WHAT THE TASK ASKS: The expected result is a verbatim repetition of the lines from the start of the entries through the line containing "Conflicts of Interest", with the pictures removed.

RECORDED INFORMATION:
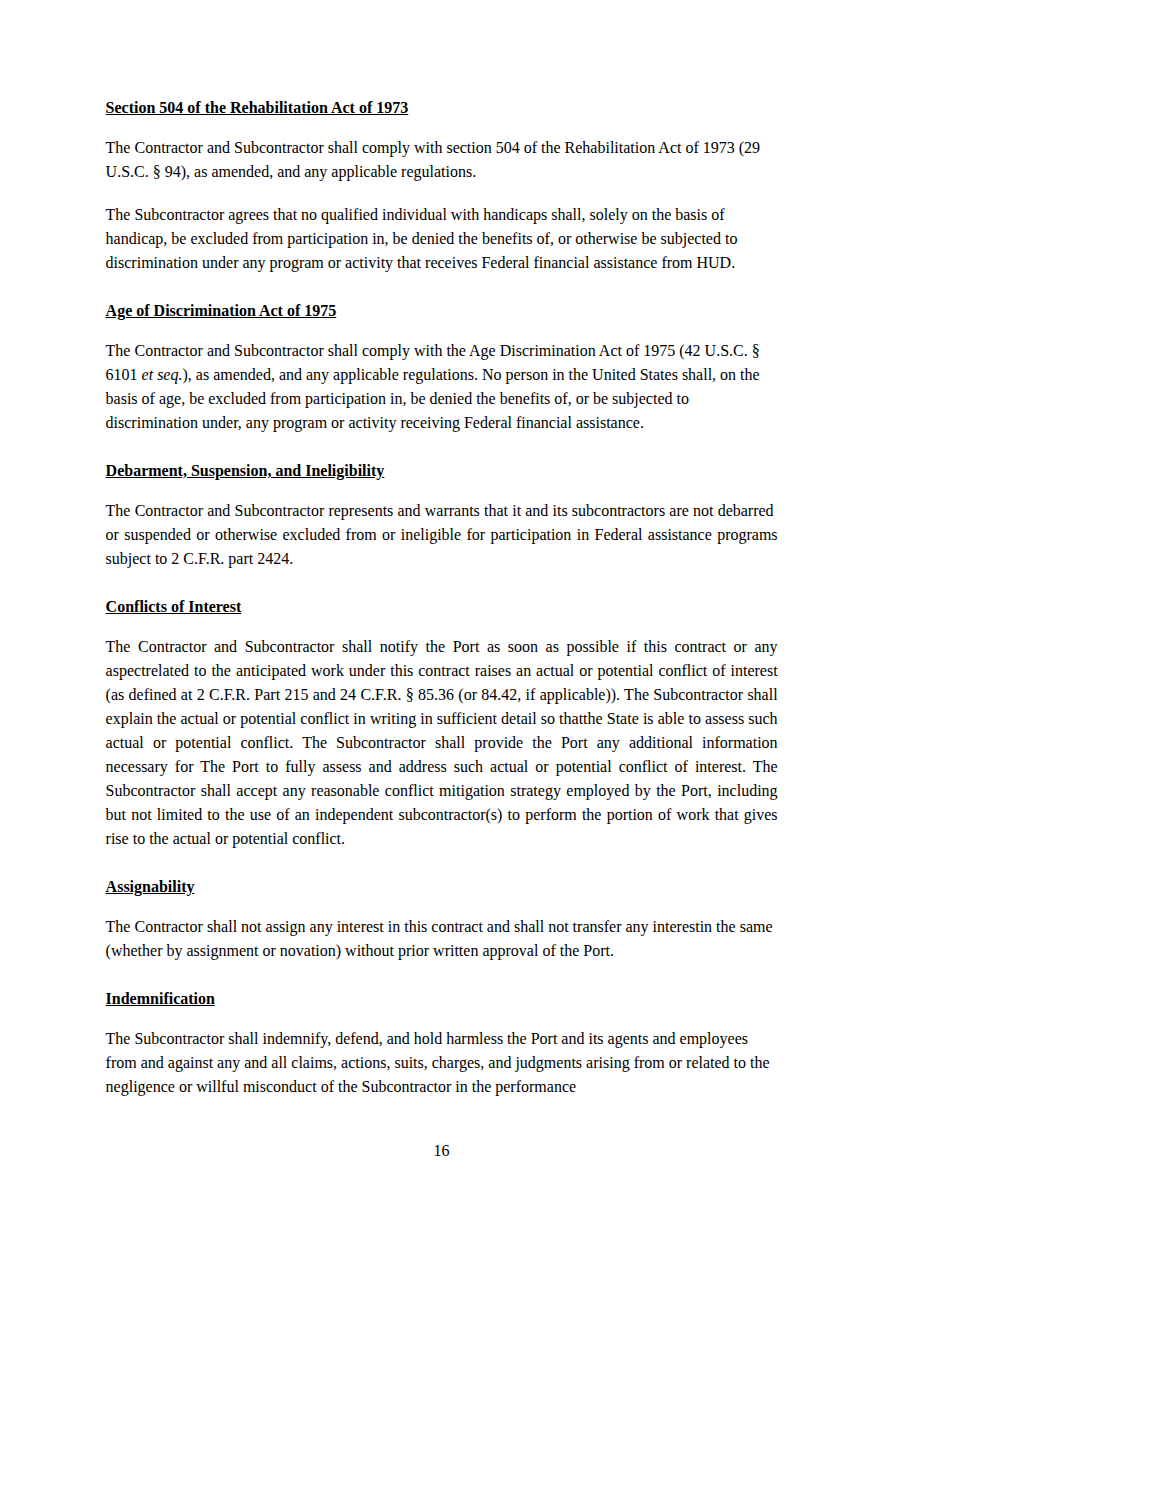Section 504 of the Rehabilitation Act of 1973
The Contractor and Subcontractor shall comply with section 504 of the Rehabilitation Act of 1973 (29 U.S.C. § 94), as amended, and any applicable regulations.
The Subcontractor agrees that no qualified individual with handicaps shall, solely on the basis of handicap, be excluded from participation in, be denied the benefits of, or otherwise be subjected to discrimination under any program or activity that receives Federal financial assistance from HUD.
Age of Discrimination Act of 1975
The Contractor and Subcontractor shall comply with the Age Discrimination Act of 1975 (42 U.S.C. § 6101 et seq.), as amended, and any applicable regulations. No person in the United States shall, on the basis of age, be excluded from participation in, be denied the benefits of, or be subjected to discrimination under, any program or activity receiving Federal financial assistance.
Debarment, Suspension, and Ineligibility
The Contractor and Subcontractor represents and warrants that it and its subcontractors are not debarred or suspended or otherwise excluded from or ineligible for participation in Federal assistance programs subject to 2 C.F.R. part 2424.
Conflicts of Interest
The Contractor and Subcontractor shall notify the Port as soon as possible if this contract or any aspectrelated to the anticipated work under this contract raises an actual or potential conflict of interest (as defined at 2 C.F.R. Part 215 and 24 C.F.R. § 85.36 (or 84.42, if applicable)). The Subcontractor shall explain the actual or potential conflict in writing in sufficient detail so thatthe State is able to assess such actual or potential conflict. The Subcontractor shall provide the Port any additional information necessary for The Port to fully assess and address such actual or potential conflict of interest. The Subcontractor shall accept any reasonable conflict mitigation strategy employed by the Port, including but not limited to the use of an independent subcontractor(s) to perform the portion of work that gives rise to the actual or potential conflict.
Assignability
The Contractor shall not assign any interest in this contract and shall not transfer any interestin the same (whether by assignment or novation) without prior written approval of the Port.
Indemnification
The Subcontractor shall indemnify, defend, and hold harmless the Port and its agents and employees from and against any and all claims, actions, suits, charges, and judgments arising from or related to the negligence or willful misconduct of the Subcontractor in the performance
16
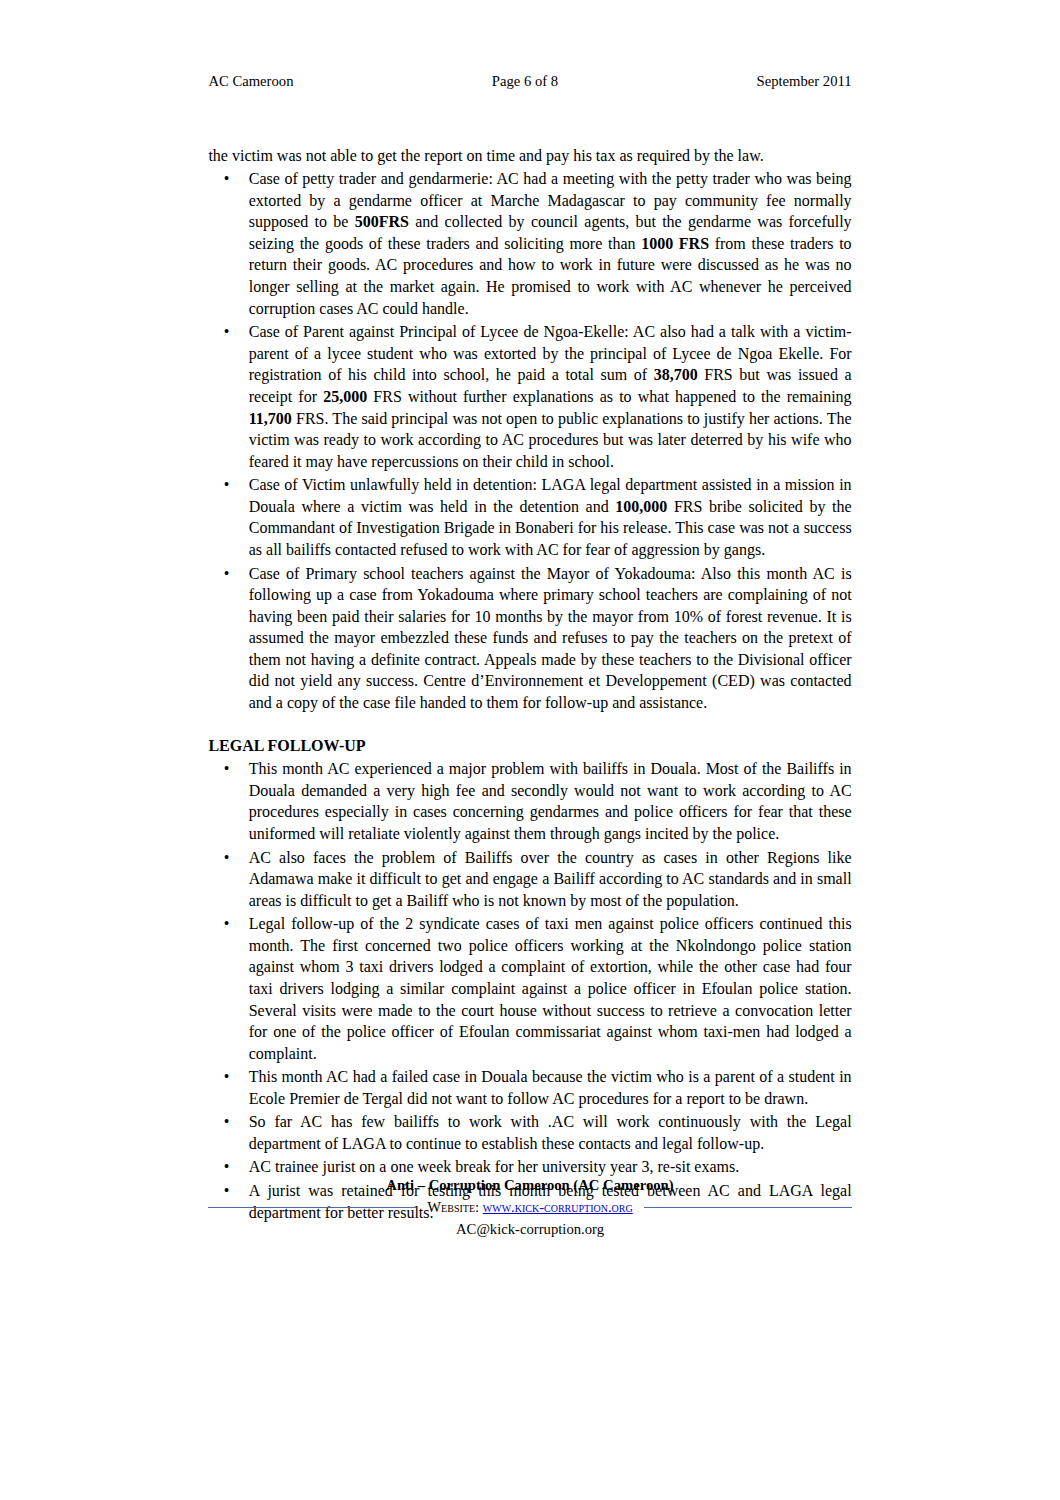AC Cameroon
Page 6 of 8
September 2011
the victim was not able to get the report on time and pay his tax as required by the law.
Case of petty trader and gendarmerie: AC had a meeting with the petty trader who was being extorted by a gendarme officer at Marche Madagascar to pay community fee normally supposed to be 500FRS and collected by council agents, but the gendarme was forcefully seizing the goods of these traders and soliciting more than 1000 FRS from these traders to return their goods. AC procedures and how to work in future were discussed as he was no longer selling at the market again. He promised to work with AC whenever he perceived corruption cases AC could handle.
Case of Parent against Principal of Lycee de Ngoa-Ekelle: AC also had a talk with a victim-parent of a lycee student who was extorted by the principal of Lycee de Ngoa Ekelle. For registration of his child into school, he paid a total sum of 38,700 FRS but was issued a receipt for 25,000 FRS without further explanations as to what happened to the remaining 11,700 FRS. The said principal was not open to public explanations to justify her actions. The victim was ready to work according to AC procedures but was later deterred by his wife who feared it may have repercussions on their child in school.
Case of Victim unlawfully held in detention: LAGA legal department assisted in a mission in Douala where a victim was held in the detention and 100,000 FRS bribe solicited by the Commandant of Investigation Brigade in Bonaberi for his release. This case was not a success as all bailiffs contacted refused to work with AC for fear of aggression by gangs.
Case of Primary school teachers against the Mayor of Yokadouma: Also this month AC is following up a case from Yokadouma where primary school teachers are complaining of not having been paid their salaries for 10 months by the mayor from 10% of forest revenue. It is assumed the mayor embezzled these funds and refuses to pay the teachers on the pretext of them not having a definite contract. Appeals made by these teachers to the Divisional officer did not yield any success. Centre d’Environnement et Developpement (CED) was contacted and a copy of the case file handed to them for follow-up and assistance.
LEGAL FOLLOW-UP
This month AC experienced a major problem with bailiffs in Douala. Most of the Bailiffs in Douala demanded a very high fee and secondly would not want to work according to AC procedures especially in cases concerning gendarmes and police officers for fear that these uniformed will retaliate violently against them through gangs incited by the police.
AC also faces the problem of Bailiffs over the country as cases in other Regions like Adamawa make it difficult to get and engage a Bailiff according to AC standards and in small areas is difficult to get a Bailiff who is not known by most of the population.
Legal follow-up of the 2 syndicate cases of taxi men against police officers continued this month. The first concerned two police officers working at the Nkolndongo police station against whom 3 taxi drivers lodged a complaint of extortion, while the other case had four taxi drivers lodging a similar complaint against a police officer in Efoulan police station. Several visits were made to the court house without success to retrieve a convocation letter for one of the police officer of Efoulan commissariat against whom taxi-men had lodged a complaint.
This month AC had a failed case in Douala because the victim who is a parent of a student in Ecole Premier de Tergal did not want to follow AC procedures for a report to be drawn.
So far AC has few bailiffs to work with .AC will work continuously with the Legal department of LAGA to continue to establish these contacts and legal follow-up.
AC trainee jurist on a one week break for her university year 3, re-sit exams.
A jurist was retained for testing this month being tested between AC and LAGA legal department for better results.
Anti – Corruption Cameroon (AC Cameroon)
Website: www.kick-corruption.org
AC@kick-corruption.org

SOLUTION TO THIS TASK:
Section 504 of the Rehabilitation Act of 1973
The Contractor and Subcontractor shall comply with section 504 of the Rehabilitation Act of 1973 (29 U.S.C. § 94), as amended, and any applicable regulations.
The Subcontractor agrees that no qualified individual with handicaps shall, solely on the basis of handicap, be excluded from participation in, be denied the benefits of, or otherwise be subjected to discrimination under any program or activity that receives Federal financial assistance from HUD.
Age of Discrimination Act of 1975
The Contractor and Subcontractor shall comply with the Age Discrimination Act of 1975 (42 U.S.C. § 6101 et seq.), as amended, and any applicable regulations. No person in the United States shall, on the basis of age, be excluded from participation in, be denied the benefits of, or be subjected to discrimination under, any program or activity receiving Federal financial assistance.
Debarment, Suspension, and Ineligibility
The Contractor and Subcontractor represents and warrants that it and its subcontractors are not debarred or suspended or otherwise excluded from or ineligible for participation in Federal assistance programs subject to 2 C.F.R. part 2424.
Conflicts of Interest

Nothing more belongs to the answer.